### Extract to read
BEGIN

Mitigating Unauthorized Speech Synthesis for Voice Protection

Authors: Zhisheng Zhang, Qianyi Yang, Derui Wang, Pengyang Huang, Yuxin Cao, Kai Ye, Jie Hao

Published: 2024-10-28 05:16:37+00:00

AI Summary

This paper proposes Pivotal Objective Perturbation (POP), a proactive audio protection technology that adds imperceptible noise to speech samples to prevent high-quality deepfake audio generation. POP's effectiveness and transferability across various state-of-the-art text-to-speech (TTS) models are demonstrated through extensive experiments, significantly increasing speech unclarity scores.

END

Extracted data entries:

BEGIN

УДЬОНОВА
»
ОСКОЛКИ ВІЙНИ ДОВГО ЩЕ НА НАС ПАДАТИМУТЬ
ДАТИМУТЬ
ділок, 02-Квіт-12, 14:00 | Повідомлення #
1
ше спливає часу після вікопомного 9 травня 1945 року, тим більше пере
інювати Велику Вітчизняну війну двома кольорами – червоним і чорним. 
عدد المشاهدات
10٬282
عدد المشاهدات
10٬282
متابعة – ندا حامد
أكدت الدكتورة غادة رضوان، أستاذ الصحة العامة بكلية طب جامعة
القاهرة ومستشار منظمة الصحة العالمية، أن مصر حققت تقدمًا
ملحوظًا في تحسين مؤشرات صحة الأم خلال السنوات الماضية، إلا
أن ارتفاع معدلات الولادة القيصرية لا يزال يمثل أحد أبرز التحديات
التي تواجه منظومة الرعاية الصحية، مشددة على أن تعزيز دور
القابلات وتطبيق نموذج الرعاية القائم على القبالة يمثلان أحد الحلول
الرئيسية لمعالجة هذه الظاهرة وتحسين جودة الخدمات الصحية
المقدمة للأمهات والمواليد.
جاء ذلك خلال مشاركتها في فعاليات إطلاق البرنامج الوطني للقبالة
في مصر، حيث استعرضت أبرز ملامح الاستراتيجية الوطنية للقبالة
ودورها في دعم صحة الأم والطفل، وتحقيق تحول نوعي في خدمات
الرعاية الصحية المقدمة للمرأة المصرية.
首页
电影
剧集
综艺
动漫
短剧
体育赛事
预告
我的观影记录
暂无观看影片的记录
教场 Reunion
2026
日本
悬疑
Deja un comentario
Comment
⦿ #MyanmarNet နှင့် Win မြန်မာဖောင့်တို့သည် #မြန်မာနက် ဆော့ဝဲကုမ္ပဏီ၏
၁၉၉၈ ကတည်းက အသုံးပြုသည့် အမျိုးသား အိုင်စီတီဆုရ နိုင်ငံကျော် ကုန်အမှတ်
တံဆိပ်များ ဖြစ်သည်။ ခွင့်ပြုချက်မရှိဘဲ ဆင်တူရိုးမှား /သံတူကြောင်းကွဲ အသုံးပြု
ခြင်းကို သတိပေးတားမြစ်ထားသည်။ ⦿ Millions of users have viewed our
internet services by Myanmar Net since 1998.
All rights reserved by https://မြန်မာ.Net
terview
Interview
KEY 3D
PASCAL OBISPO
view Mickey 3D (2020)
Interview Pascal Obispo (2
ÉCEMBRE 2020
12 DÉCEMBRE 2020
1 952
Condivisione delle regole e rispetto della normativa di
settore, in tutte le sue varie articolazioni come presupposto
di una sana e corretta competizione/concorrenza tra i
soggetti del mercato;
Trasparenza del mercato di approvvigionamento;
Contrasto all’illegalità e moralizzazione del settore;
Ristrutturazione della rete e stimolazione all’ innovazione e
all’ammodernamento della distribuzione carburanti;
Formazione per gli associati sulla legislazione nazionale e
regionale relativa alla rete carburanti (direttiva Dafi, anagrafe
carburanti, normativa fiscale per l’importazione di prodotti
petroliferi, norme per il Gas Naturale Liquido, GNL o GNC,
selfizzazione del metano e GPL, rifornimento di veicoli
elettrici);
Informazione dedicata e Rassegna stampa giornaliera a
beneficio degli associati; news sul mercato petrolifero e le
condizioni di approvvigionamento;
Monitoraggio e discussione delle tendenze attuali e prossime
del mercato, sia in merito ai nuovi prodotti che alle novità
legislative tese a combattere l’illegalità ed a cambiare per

END

### What to work on
Condense the paragraph beginning "This paper proposes" in the voice protection paper summary into a short bulleted list that keeps its main facts.

### Exercise answer
- Proposes Pivotal Objective Perturbation (POP), a proactive audio protection technology.
- Adds imperceptible noise to speech samples to prevent high-quality deepfake audio generation.
- Extensive experiments demonstrate its effectiveness and transferability across various state-of-the-art text-to-speech (TTS) models.
- Significantly increases speech unclarity scores.